Clinical and Translational Epidemiology
Research Area: Cancer Prevention
Andrew Chan, M.D., M.P.H., is a distinctive leader in the field of cancer prevention, having informed the role of inflammation and anti-inflammatory medicine through a remarkably productive record of scientific investigation. He was a recipient of the NCI 2020 Outstanding Investigator Research Award, which supports the development and expansion of his potentially field-transforming precision cancer prevention research program.
As both a gastroenterologist and molecular epidemiologist, Dr. Chan uses his combined expertise to look at the causes and prevention of multiple gastrointestinal diseases. He played a role in the groundbreaking recommendation for the use of aspirin for colorectal cancer prevention by the U.S. Preventive Services Task Force.
Following on his critical early trials of aspirin in reducing colorectal cancer risk, he is investigating the use of aspirin as a potential chemopreventive agent in the ASPIRED randomized controlled trial.
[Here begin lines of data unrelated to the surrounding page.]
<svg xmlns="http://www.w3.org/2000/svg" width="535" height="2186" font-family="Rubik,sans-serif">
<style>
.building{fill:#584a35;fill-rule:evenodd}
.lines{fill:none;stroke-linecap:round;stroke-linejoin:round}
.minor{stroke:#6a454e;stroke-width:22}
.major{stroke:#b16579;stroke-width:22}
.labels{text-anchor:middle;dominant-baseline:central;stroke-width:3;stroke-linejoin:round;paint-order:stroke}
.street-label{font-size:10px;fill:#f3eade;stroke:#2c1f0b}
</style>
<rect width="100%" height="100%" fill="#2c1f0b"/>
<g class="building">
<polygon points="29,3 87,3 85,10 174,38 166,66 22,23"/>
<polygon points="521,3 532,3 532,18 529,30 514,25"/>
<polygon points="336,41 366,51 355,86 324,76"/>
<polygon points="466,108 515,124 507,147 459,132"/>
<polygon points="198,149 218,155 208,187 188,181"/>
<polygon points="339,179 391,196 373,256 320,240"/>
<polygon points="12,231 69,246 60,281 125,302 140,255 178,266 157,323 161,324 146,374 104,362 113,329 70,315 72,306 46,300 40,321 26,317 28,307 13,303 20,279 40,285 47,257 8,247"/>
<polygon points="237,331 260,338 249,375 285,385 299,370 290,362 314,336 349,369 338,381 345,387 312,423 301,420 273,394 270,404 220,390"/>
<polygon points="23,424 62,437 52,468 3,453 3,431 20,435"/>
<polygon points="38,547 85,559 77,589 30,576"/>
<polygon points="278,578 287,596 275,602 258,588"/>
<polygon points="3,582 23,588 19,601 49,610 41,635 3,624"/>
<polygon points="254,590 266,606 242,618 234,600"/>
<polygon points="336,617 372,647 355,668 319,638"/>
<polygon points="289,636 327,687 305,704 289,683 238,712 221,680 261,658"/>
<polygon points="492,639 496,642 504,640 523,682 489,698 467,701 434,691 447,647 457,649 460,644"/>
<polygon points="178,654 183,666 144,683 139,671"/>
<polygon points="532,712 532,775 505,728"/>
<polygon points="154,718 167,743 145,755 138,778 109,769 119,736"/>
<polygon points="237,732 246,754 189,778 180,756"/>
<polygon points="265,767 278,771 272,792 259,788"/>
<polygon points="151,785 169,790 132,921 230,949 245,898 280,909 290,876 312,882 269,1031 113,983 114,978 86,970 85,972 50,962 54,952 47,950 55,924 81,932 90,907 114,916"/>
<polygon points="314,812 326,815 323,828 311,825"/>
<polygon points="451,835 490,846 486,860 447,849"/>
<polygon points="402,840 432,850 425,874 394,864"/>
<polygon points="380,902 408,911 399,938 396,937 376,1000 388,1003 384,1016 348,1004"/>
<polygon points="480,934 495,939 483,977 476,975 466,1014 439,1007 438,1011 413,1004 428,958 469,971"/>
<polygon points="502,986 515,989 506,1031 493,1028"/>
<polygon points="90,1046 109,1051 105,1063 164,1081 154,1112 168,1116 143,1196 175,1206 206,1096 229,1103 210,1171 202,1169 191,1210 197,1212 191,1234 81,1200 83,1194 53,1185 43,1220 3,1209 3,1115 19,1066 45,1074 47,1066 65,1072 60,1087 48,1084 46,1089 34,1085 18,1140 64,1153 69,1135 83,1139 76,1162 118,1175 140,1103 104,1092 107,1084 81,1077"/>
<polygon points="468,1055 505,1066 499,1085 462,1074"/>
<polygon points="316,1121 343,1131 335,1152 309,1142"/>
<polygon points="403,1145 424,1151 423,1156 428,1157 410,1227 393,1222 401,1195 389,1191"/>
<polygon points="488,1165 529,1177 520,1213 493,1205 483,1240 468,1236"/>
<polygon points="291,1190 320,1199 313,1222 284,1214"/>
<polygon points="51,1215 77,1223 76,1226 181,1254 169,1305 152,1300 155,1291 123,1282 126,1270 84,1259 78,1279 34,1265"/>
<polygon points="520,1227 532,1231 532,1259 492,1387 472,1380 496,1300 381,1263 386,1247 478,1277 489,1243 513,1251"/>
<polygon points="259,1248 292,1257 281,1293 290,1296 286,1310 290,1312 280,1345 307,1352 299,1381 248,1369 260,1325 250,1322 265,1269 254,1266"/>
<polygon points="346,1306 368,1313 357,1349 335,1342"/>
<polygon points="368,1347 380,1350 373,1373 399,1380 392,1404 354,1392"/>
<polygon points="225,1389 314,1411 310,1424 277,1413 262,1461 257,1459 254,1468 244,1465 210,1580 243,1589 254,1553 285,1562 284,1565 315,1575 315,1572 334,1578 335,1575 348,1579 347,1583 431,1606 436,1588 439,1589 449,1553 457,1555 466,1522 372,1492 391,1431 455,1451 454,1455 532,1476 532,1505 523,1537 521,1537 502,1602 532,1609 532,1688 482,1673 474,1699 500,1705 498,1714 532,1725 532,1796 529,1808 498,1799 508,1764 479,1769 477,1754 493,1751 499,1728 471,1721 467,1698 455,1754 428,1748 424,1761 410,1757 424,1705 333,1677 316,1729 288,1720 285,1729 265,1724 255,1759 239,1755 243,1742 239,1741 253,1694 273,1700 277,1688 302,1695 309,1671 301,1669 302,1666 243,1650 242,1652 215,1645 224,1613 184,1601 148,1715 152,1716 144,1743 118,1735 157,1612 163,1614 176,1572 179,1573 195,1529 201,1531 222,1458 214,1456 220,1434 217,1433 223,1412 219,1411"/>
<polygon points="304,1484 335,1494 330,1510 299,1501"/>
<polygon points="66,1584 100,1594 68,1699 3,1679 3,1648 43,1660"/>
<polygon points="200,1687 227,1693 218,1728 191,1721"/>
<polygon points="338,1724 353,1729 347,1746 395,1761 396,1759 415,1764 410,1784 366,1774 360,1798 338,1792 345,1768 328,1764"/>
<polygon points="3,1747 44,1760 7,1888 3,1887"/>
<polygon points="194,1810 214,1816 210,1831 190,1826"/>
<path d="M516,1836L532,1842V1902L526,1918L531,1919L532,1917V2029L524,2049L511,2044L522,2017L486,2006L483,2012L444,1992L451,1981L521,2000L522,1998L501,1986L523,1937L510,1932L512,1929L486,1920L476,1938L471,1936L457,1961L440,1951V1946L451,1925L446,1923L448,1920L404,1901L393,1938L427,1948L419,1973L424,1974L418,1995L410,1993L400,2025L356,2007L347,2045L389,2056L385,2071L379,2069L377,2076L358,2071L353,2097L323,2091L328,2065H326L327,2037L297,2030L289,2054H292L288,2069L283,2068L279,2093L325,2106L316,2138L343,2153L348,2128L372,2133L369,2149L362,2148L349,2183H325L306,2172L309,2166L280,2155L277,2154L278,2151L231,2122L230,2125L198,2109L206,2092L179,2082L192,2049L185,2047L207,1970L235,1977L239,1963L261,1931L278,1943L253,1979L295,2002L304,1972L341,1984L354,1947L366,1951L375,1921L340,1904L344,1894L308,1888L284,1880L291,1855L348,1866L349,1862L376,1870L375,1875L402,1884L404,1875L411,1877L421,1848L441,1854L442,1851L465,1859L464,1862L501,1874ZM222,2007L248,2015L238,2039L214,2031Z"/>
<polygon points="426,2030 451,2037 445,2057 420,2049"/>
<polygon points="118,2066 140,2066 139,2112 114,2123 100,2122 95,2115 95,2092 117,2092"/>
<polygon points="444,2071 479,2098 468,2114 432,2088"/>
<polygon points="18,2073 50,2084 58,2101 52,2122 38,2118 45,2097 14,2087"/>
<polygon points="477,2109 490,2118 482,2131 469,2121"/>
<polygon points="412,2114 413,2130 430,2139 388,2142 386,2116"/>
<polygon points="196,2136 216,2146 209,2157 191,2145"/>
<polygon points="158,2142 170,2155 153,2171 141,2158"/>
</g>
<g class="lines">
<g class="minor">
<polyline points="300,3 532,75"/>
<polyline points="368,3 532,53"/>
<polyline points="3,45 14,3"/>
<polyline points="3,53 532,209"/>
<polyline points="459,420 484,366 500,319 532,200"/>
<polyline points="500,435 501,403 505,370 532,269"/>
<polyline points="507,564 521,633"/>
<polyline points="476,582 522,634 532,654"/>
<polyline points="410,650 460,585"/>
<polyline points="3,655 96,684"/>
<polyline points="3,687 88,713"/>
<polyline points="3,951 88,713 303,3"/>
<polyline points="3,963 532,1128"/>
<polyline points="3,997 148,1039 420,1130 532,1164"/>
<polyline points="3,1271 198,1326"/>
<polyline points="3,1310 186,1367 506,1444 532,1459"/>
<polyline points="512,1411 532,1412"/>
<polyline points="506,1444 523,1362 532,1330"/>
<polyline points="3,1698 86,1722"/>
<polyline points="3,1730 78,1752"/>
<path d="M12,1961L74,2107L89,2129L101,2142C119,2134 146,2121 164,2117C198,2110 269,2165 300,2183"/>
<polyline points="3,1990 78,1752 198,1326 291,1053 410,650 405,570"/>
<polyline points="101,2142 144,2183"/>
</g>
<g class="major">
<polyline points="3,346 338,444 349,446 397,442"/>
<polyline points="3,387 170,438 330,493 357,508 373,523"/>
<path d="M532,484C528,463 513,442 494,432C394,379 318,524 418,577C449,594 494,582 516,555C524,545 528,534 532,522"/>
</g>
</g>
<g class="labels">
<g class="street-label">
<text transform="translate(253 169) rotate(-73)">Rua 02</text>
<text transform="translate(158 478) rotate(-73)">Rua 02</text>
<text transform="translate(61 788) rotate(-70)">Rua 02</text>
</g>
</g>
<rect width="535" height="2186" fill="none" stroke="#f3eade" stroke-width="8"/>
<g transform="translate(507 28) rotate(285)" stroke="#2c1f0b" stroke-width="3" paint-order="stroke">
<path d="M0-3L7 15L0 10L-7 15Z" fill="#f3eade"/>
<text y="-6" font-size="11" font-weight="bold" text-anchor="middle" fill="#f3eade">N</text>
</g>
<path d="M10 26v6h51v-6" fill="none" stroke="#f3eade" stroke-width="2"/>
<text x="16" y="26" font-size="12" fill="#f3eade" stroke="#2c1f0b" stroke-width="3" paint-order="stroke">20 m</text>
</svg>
The effects of daily low-dose (81 mg/day) and standard-dose (325 mg/day) aspirin are measured through changes in urine, plasma, stool, and tissue biomarkers associated with colorectal cancer. While substantial evidence has shown that aspirin reduces the risk of colorectal growths and cancer, his research pursues the how and why of the preventive actions of aspirin.
Dr. Chan leads other studies of chronic digestive diseases, including colorectal, esophageal, and pancreatic cancer, inflammatory bowel disease, diverticulitis, and gastrointestinal bleeding. His group applies molecular approaches, such as genetic, metabolomic, proteomic, and biochemical platforms, to populations ranging from large cohort studies to small biomarker-driven clinical trials. His laboratory also studies the oral and gut microbiota as a determinant and mediator of chronic disease.